Stando alle ricostruzioni fornite dai media, l’esercito israeliano ha aperto il fuoco in più occasioni con colpi di artiglieria, munizioni vere e proiettili di gomma vicino alla barriera di sicurezza al confine, davanti alla quale stavano manifestando migliaia di palestinesi. Dalla folla sono stati lanciati sassi e bottiglie molotov verso i militari.
Già nelle prime ore del mattino il colpo di artiglieria di un carro armato aveva ucciso Omar Samour, un agricoltore palestinese di 27 anni che era entrato nella fascia di sicurezza istituita dalle forze armate israeliane. Testimoni hanno raccontato che si trovava su terreni vicini alla frontiera. Riferendosi all’episodio, un portavoce dell’esercito ha detto che «due sospetti si sono avvicinati alla barriera di sicurezza nel sud della striscia di Gaza e hanno cominciato a comportarsi in maniera strana e i carri armati hanno sparato contro di loro». Poco dopo la morte di Samour, è stato ucciso un venticinquenne a est di Jabaliya, nel nord del territorio palestinese. Di qui, poco alla volta, le violenze si sono intensificate. La maggior parte dei feriti sono stati colpiti da proiettili di gomma e gas lacrimogeni.
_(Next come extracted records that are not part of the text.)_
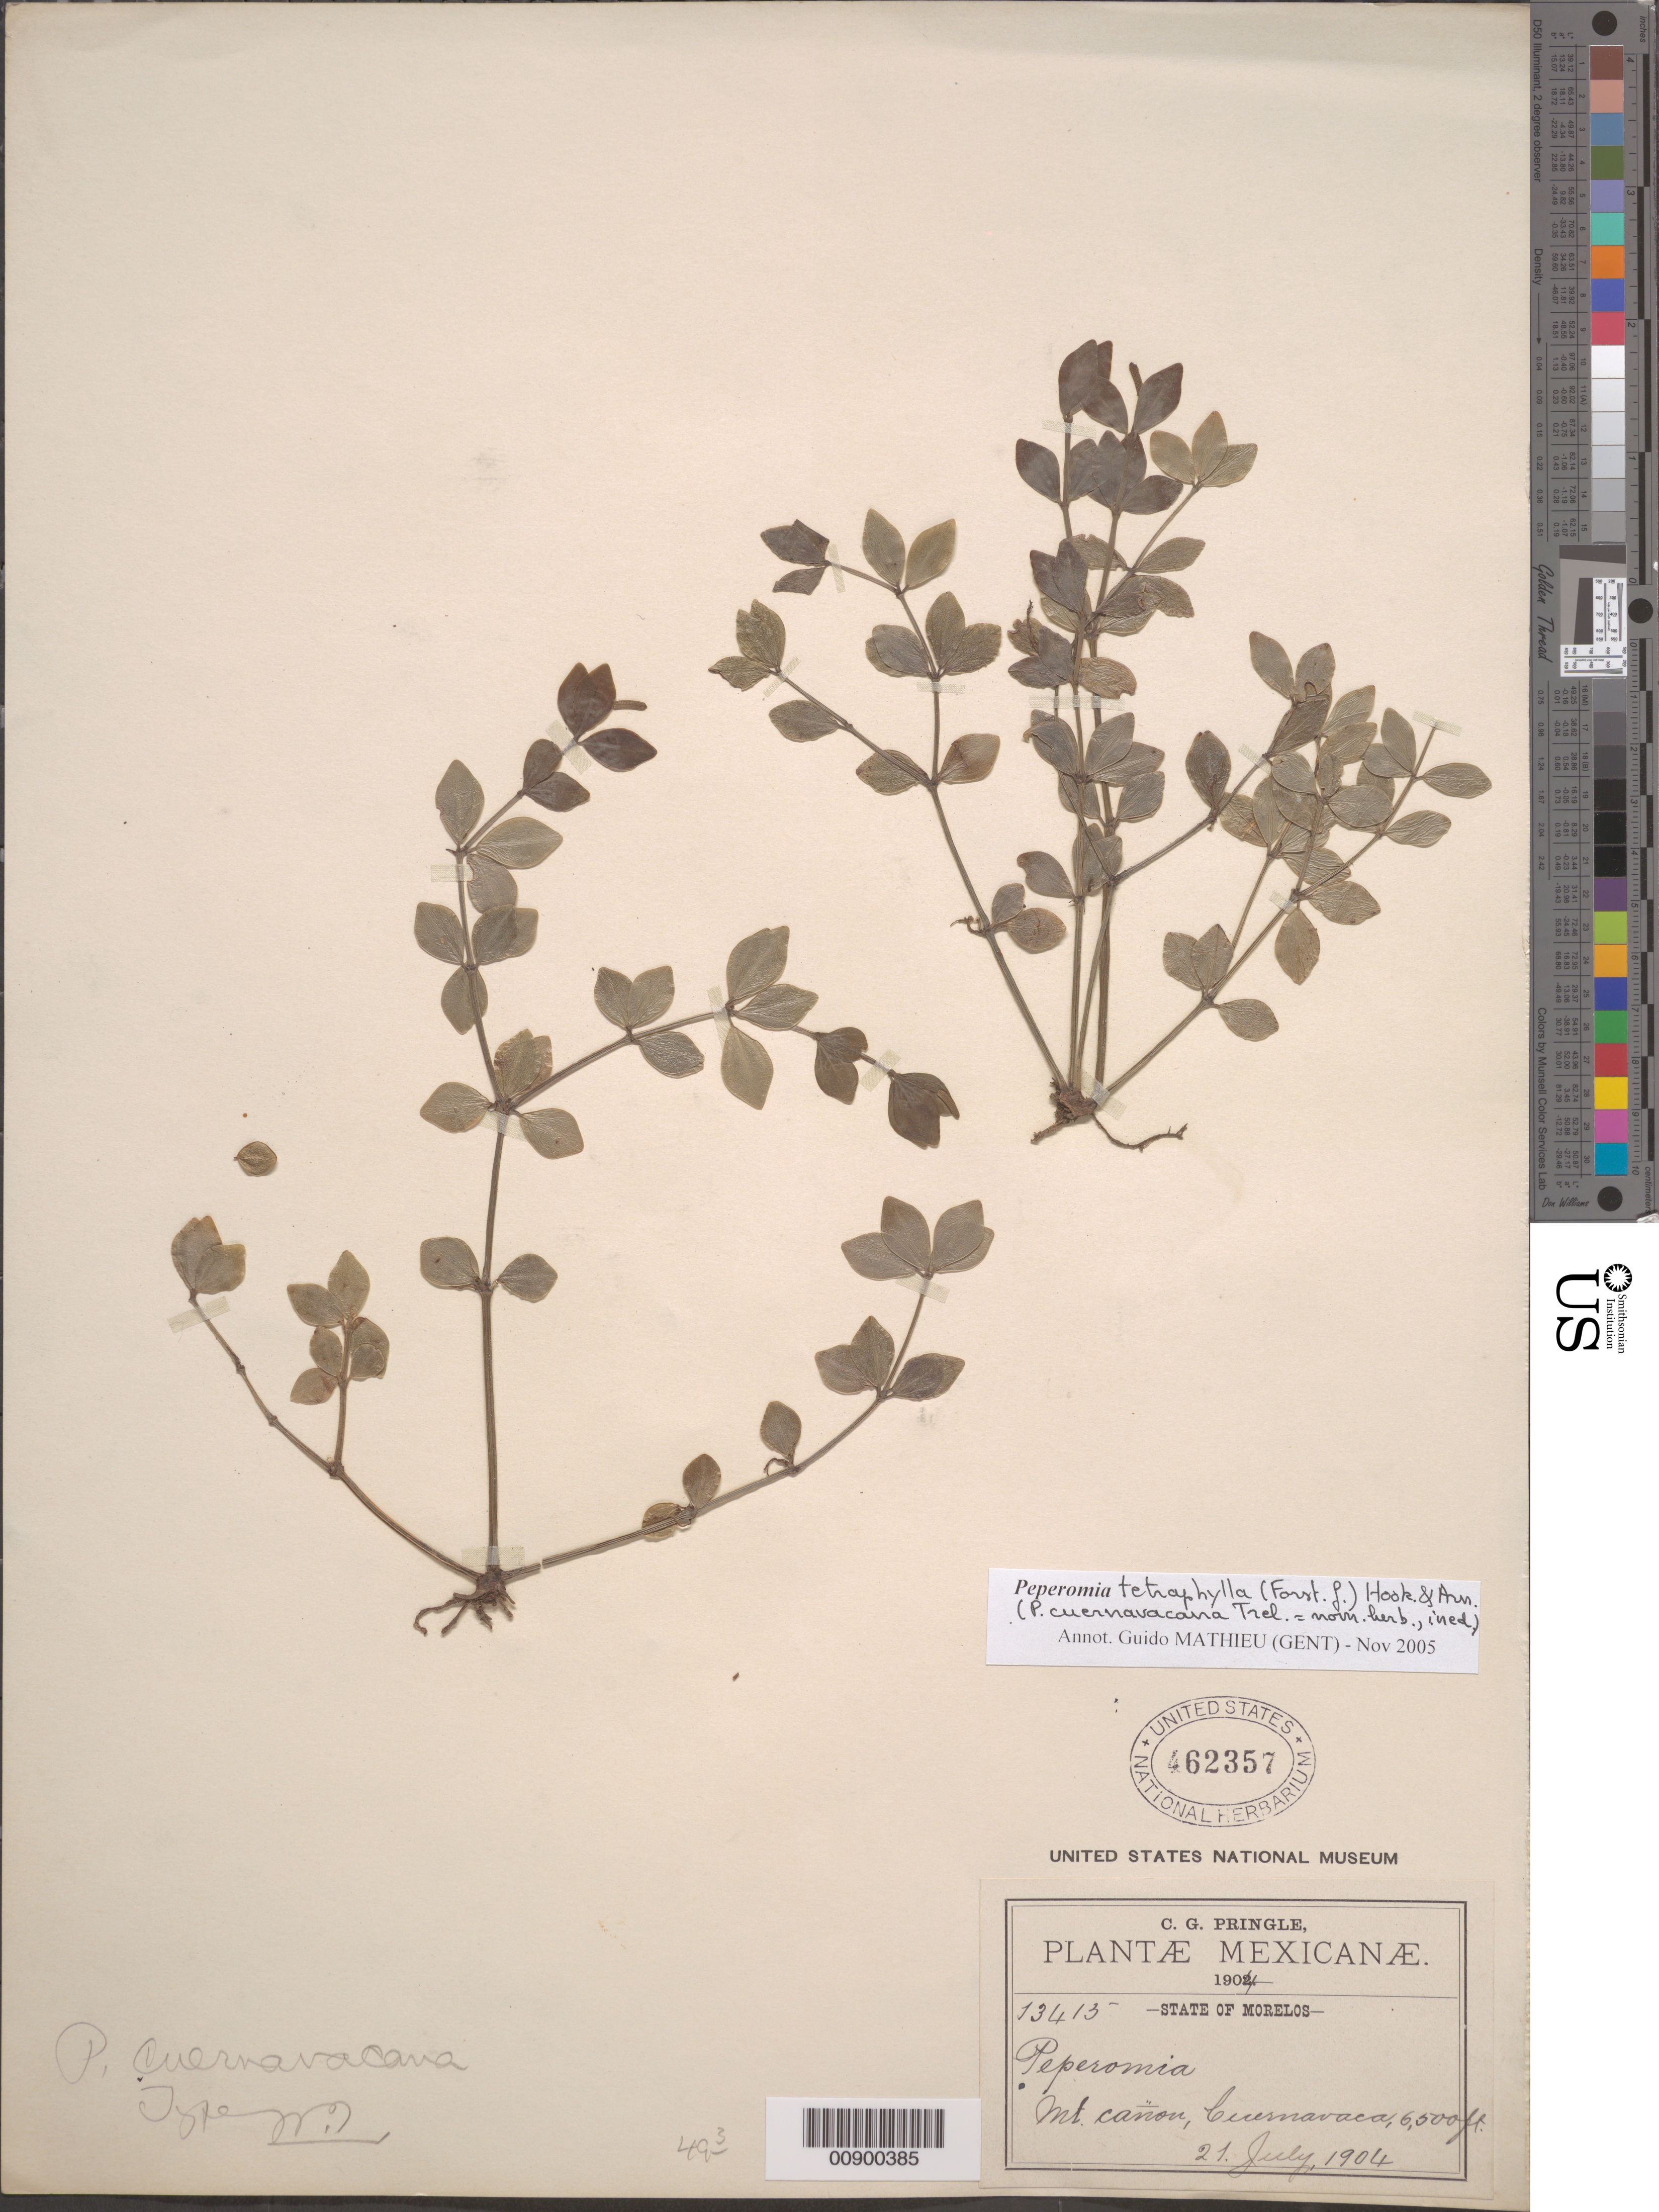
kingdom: Plantae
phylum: Tracheophyta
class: Magnoliopsida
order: Piperales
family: Piperaceae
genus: Peperomia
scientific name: Peperomia trichopus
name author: Trel. in J.F. Macbr.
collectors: C. G. Pringle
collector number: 13415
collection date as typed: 21 Jul 1904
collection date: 1904-07-21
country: Mexico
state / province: Morelos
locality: Mt. cañon, Cuernavaca, Morelos.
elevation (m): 1981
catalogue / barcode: US 462357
La “grande marcia del ritorno” si è aperta ieri in concomitanza con quella che i palestinesi chiamano la “giornata della terra” e che ricorda l’esproprio, avvenuto nel marzo 1976, da parte del governo israeliano di terre di proprietà araba in Galilea. Le manifestazioni e i cortei legati alla “grande marcia” dureranno fino al 15 maggio, data in cui Israele festeggia la dichiarazione di indipendenza, mentre i palestinesi ricordano la naqba, la “catastrofe”.
Yusef al Mahmoud, portavoce del presidente palestinese Mahmoud Abbas, ha chiesto «un intervento internazionale immediato e urgente per fermare lo spargimento del sangue del nostro popolo palestinese da parte delle forze di occupazione israeliane». Abbas ha indetto per oggi una giornata di lutto nazionale e ha incaricato l’ambasciatore palestinese all’Onu di chiedere al palazzo di Vetro «la protezione internazionale». Più dura la posizione di Hamas, che controlla la striscia dal giugno 2006. «Siamo qui per dichiarare che il nostro popolo non concorderà mai nel considerare il ritorno solo come uno slogan» ha fatto sapere.